───── Text under study

What are capillaries?
Capillaries are tiny blood vessels. They connect veins and arteries. When they get enlarged or dilated and because they sit just underneath the surface of the skin, at first glance they look like tiny red splotches. If you inspect them further, you will see they look like thin spidery lines. Typically, they appear around the nose, mouth or cheeks.
Why do capillaries get enlarged/dilated/broken?
Genetics – if you have fair skin, thin skin, and/or if someone in your family suffered from a similar problem, chances are you have it too.
Various skin conditions – if you suffer from rosacea or if you have particularly sensitive skin, you might be more susceptible.
Sun damage – sun damage will thin out the dermis over time and cause the capillaries to become more prominent.
Age – as we age our skin becomes thinner. Our levels of collagen, elastin and Hyaluronic acid get depleted and the capillaries become more prominent.
External factors – extreme changes in temperature, windburn, drinking, and smoking can all make you more susceptible.
Skin trauma – sometimes broken capillaries can occur if you, for example, squeeze a spot too hard.
For people who already have broken capillaries staying in the sun for too long, or any of the external factors can make them even worse.
How can you prevent broken capillaries?
The number one would be being diligent about sun protection. The preventative measures include applying your SPF on a daily basis, staying out of the sun and wearing a protective hat.
Some dermatologists might recommend using a retinol serum. Numerous studies have shown retinol has a beneficial effect on the skin. It sustains collagen, minimises the appearance of fine lines and wrinkles and can be used to treat anything from acne and eczema to sun damage. Not to mention it targets the signs of aging. It might not prevent broken capillaries per se, but it can considerably improve the overall skin health and as such can be beneficial.
How can you treat broken capillaries?
No topical treatment can tackle broken capillaries with noticeable effect. The sole option is laser treatment. Before you decide on the best laser treatment, consult with a dermatologist. An alternative to a laser treatment is the Intense Pulse Light (IPL). It can minimise the appearance of redness and also treat existing sun damage. Both might require a number of sessions to achieve desired results.
Things to keep in mind when you have broken capillaries
Be gentle with your skin. Use gentle cleansers with lukewarm water.
Be diligent about your sunscreen and protect your face in extreme heat or cold.
If you are scheduling a visit to a facialist, make sure to mention your skin is prone to broken capillaries. They can adjust the treatment accordingly to prevent any further trauma to the skin.
Do you have a problem with broken capillaries? How do you treat them?

──────────
───── Information given

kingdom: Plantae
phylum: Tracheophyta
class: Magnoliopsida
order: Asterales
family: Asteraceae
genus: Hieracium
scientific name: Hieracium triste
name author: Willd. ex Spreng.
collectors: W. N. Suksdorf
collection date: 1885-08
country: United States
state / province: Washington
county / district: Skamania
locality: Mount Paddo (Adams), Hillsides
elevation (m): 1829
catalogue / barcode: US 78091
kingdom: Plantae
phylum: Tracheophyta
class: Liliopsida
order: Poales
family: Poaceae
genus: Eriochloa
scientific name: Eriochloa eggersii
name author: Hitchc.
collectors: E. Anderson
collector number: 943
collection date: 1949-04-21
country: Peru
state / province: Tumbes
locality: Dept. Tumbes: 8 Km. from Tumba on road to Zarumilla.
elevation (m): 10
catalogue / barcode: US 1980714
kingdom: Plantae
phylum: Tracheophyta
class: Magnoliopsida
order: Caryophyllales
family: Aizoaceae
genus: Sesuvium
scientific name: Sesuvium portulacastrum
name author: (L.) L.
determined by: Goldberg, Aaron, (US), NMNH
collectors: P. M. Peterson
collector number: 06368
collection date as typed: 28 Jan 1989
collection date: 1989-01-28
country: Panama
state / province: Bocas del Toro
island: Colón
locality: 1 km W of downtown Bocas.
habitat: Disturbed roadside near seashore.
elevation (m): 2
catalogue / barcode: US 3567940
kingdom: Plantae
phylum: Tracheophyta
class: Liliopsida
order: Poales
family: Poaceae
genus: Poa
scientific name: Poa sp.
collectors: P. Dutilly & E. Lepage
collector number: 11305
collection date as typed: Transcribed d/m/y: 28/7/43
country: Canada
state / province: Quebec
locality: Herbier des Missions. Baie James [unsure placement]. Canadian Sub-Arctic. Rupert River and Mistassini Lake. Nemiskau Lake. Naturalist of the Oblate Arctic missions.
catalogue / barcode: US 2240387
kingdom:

──────────

--- Work required ---
Reproduce the passage from the text on broken capillaries word for word, starting at "If you are scheduling" and ending at "to the skin.".

--- Solution below ---
If you are scheduling a visit to a facialist, make sure to mention your skin is prone to broken capillaries. They can adjust the treatment accordingly to prevent any further trauma to the skin.